Sabour et al. (2017)

argued that the main limitation of CNNs is the focus on achieving translation invariance, and that equivariance should also be targeted. Hence, the authors proposed CapsNet as a step towards achieving equivariance. The philosophy of CapsNet is that a single activation/feature should be replaced by a pose vector, named capsule, representing the different properties of an object’s viewpoint. CapsNet has two main components, which are PrimaryCapsule and DigitCaps layers. PrimaryCapsules represent the different parts of the underlying objects, which are then multiplied by translation matrices to get prediction vectors, representing the votes of each PrimaryCapsule with respect to each DigitCaps, which are then routed using routing by agreement to compute DigitCaps activations, which can then be used to signify the presence of an object. The philosophy is that with changing the viewpoint of an object, the change in pose matrices should be coordinated, such that the voting agreement is maintained. We consider using another form of routing by agreement, fan-in routing in contrast to fan-out routing used by

Sabour et al. (2017), which we show can have better performance under some conditions.
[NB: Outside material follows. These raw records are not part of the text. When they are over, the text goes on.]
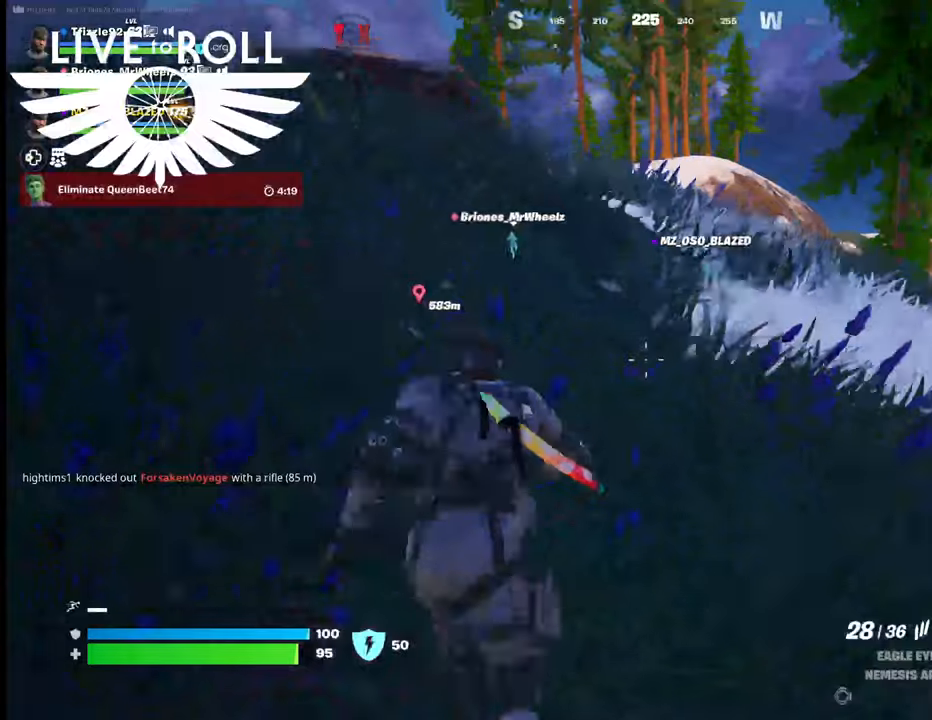
{"buttons": [], "left_stick": "up", "right_stick": "center", "events": []}
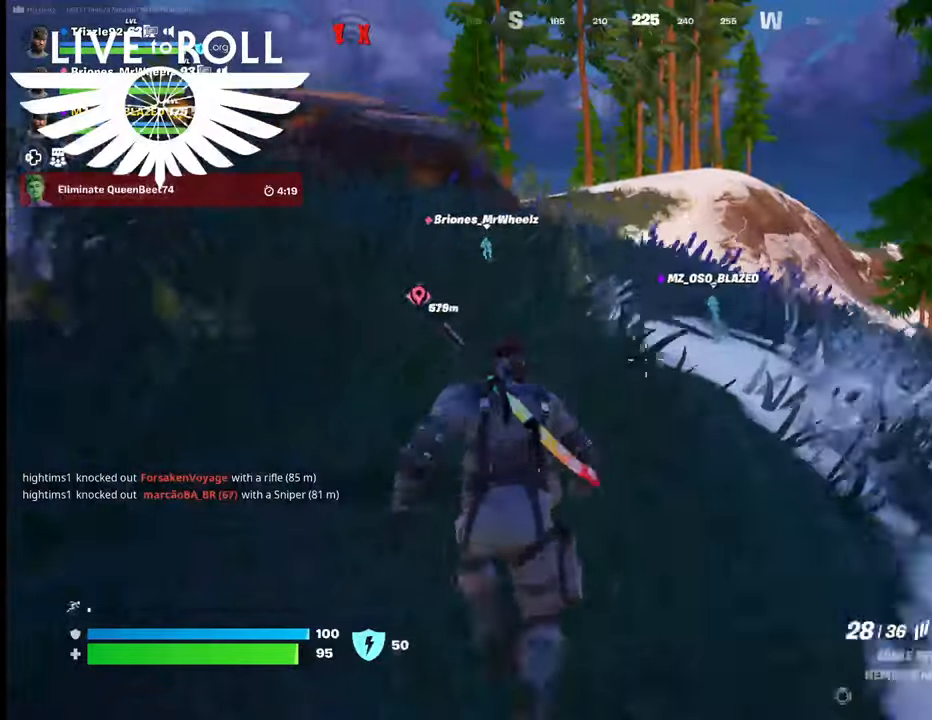
{"buttons": [], "left_stick": "up", "right_stick": "center", "events": []}
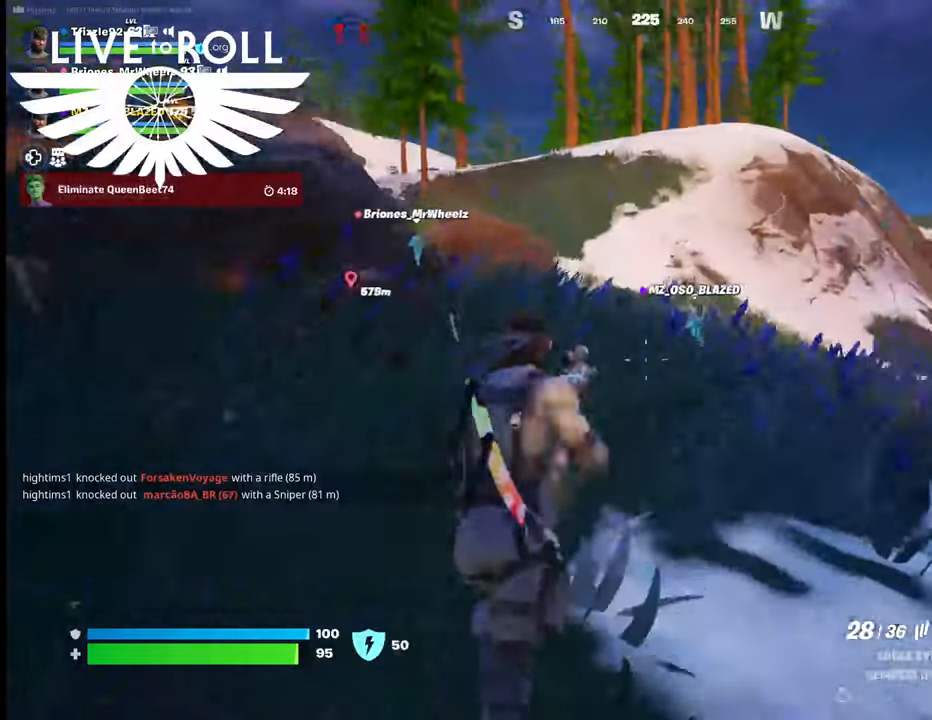
{"buttons": [], "left_stick": "up", "right_stick": "center", "events": []}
CapsNet was shown to achieve very good results with a shallow architecture and decent parameter savings, compared to deep CNNs. However, the lack of depth can be limiting to the expressiveness of the network. Moreover, the first convolutional layer in CapsNet is large and contributes to increasing the number of CapsNet parameters significantly. We believe that a coordinated inclusion of depth and multiple pathways can help increase the network performance and simultaneously help save more parameters.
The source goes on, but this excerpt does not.